Unlike some other Hungarian translations of texts, this one by John Batki, a scholar who left Hungary as a teenager, manages to render into very colloquial but never casual English what must be marvelous Magyar prose. Szep's style evidently is cosmopolitan, with a snap and joie de vivre that persists despite his subject matter. Imagine a less taciturn, more convivial counterpart to Primo Levi. My only withholding of a fifth star in the rating: a stereotypically verbose and clumsily experimental preface by Dezso Tandori that reminds me of the worst of translated Hungarian stylists too enamoured of their own cleverness to remember their reader's attention span. Stick with Szep's own "autobiographical statement" and Batki's remarks. How I wish Szep had written much more! (1884-1953)

EXTRACTED DATA>
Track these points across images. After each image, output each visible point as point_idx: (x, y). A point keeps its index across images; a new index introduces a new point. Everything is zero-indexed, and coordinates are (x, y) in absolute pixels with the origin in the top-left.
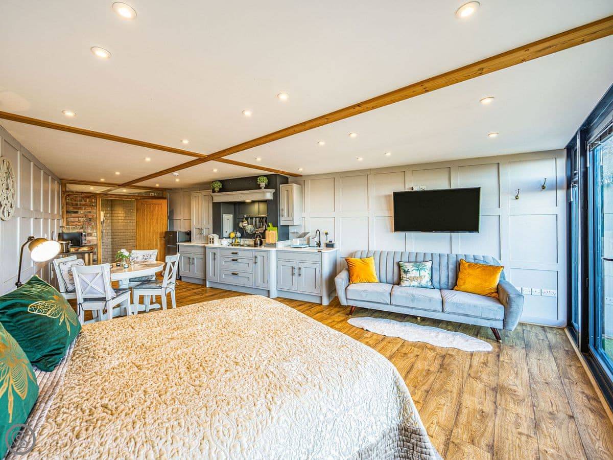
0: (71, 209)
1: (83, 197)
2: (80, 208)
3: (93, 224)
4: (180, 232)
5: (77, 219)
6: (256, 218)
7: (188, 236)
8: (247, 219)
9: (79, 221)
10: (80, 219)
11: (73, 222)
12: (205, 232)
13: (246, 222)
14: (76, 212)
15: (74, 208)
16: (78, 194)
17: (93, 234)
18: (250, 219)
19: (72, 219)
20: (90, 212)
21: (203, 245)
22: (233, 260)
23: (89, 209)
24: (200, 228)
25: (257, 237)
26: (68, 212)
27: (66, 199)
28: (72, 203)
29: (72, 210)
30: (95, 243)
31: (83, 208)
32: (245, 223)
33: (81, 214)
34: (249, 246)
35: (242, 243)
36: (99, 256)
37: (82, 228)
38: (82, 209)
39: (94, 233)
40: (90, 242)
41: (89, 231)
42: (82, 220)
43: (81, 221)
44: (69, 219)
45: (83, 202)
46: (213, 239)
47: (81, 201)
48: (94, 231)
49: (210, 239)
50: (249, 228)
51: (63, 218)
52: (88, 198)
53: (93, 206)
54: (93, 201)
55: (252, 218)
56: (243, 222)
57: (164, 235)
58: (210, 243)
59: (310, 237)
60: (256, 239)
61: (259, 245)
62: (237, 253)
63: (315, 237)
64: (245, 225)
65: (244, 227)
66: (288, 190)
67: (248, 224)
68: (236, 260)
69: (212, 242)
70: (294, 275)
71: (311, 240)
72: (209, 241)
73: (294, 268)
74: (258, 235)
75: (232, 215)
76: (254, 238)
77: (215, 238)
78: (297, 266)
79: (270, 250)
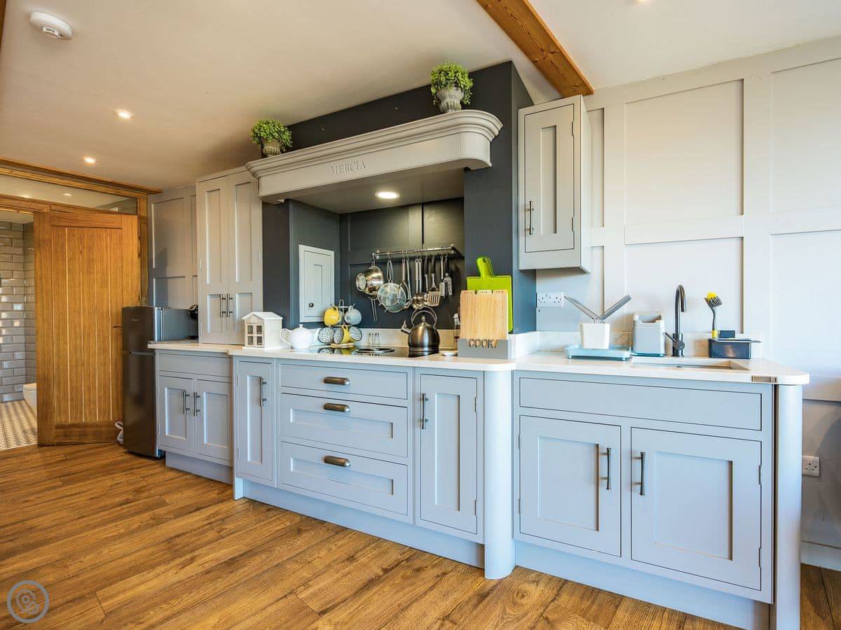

* * *

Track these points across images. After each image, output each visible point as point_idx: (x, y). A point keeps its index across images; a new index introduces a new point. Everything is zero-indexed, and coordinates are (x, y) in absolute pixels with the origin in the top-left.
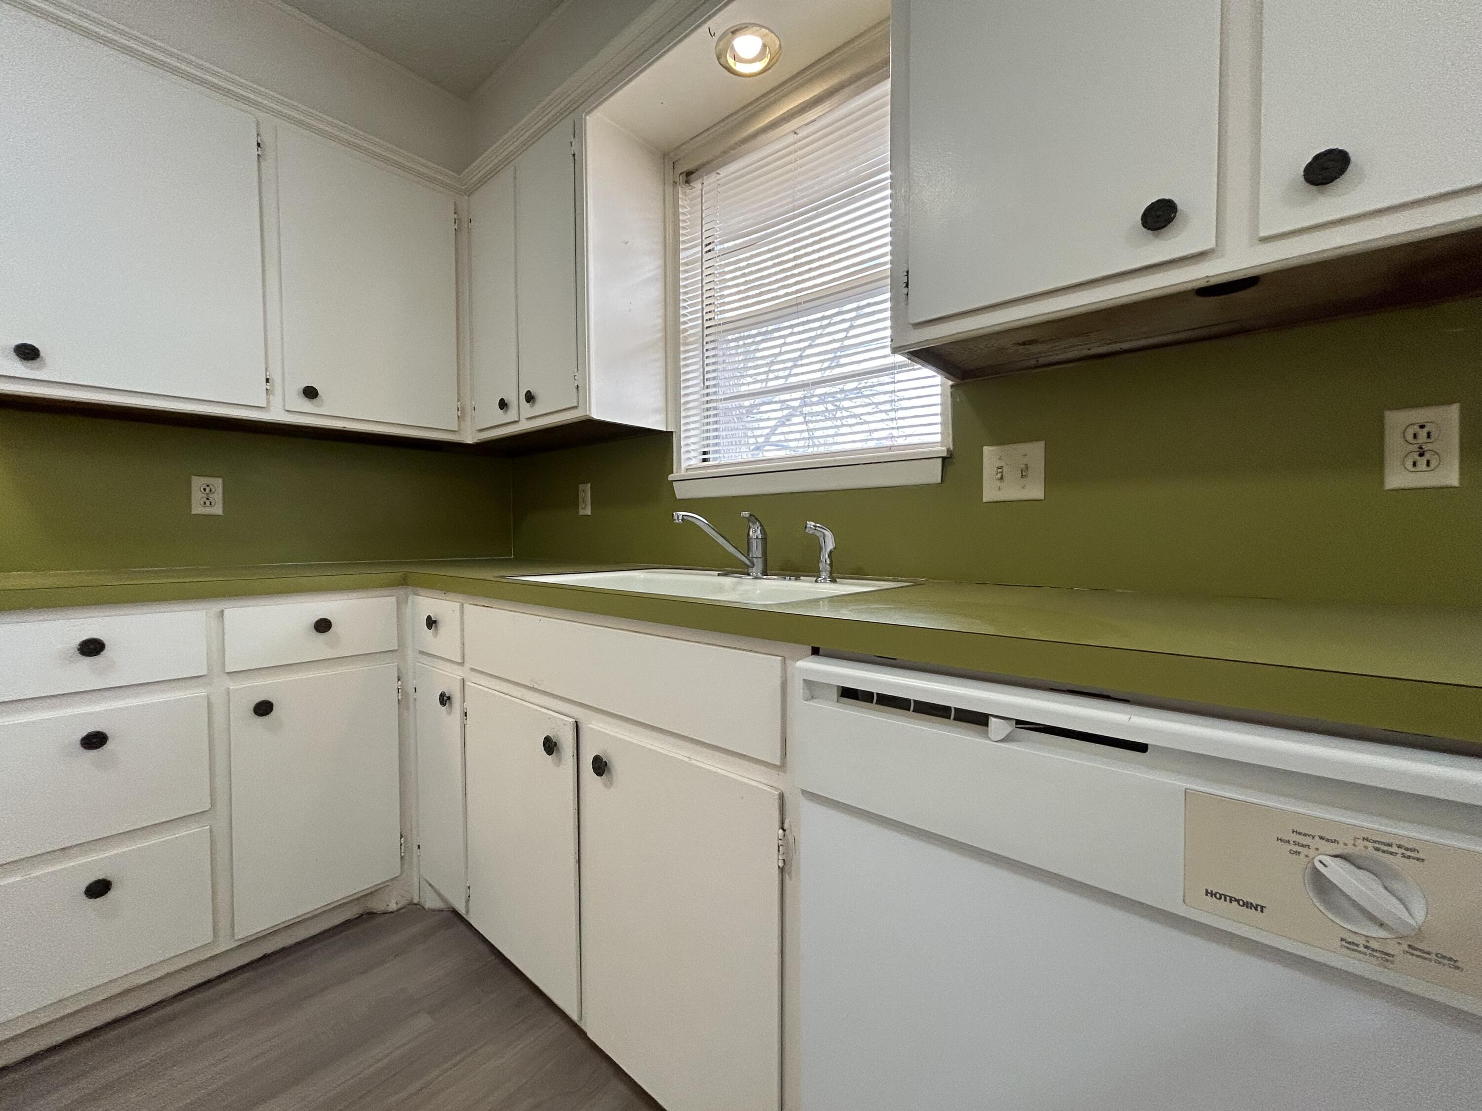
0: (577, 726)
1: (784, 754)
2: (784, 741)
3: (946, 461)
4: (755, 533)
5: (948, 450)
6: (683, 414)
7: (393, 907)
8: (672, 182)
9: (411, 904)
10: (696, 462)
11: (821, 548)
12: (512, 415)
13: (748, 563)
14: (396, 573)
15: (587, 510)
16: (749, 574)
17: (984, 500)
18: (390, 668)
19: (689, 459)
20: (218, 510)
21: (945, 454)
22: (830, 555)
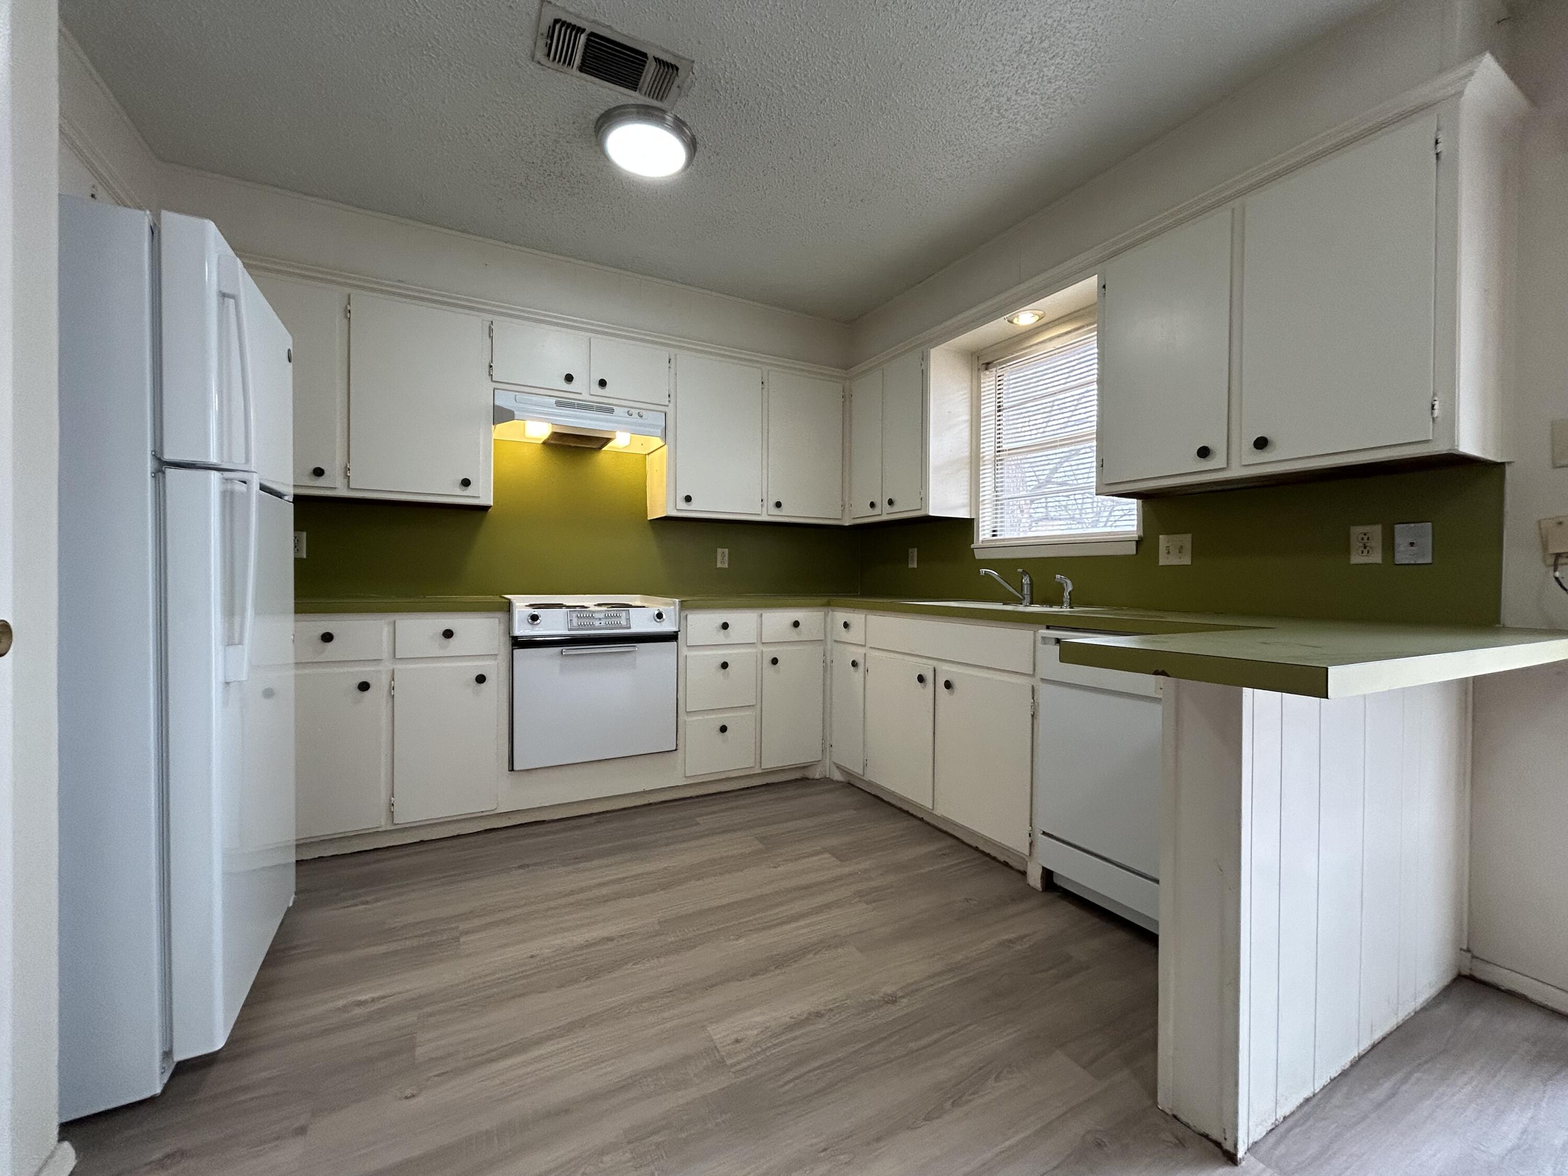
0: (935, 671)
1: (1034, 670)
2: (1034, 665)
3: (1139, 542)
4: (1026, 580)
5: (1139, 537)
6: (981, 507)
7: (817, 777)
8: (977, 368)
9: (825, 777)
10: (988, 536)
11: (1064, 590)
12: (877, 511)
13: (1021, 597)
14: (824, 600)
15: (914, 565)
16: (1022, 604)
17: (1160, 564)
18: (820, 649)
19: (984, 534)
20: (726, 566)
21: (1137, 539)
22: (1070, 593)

---

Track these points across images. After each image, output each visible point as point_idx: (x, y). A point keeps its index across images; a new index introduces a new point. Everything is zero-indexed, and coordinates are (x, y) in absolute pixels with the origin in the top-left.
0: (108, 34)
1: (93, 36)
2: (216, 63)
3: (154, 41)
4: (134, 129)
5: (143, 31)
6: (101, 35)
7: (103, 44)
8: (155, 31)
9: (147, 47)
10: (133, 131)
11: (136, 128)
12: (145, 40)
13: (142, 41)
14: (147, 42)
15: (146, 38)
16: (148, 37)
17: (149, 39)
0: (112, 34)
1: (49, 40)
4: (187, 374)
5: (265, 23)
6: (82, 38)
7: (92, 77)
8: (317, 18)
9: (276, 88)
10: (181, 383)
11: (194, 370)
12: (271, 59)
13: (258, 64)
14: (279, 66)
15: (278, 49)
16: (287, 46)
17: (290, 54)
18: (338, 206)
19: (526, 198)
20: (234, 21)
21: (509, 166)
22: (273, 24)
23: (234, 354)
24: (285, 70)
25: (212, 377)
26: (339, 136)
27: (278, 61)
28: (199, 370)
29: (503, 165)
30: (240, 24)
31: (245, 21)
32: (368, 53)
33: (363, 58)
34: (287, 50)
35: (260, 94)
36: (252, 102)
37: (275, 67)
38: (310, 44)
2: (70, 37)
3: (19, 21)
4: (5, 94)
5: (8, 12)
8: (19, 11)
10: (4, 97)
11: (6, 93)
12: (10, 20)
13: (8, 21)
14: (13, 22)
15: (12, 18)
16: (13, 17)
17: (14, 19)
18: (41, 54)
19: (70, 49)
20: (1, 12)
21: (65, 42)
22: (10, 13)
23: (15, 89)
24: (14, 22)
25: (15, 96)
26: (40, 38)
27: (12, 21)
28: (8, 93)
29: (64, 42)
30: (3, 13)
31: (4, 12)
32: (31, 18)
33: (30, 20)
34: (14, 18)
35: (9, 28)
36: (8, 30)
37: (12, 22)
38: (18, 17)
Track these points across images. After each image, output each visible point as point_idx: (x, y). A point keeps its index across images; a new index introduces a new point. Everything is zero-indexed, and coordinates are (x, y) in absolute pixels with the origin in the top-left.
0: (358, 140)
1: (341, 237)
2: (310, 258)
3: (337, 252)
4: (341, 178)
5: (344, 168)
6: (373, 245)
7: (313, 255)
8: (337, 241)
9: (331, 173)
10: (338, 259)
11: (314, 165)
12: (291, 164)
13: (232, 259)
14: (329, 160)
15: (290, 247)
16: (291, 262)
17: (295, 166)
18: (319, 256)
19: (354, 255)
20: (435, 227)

SET OF TASKS>
• 1. In the book review, who wrote the preface that costs the book its fifth star?
• 2. Extend the book review beyond its final line.

YOUR WRITTEN ANSWERS>
• 1. Dezso Tandori

• 2.
Parts of his story shed new light on old events: the process by which were extended, denied, and re-extended passes by the Swedish (although Raoul Wallenberg's not mentioned by name--perhaps postwar Hungarian censorship may have been a factor?) and Spanish embassies; the fate of those who had grown up entirely Christian by birth and belief but had Jewish grandparents; the more recent converts hoping the excape the yellow star; and the printers. In this last vignette, Szep wonders why that largely socialist union, in WWI, allowed its members to produce so much propaganda for the capitalists. If they had simply refused to print the disortions of the ruling class, Szep muses, perhaps war would have been averted. Hmmm.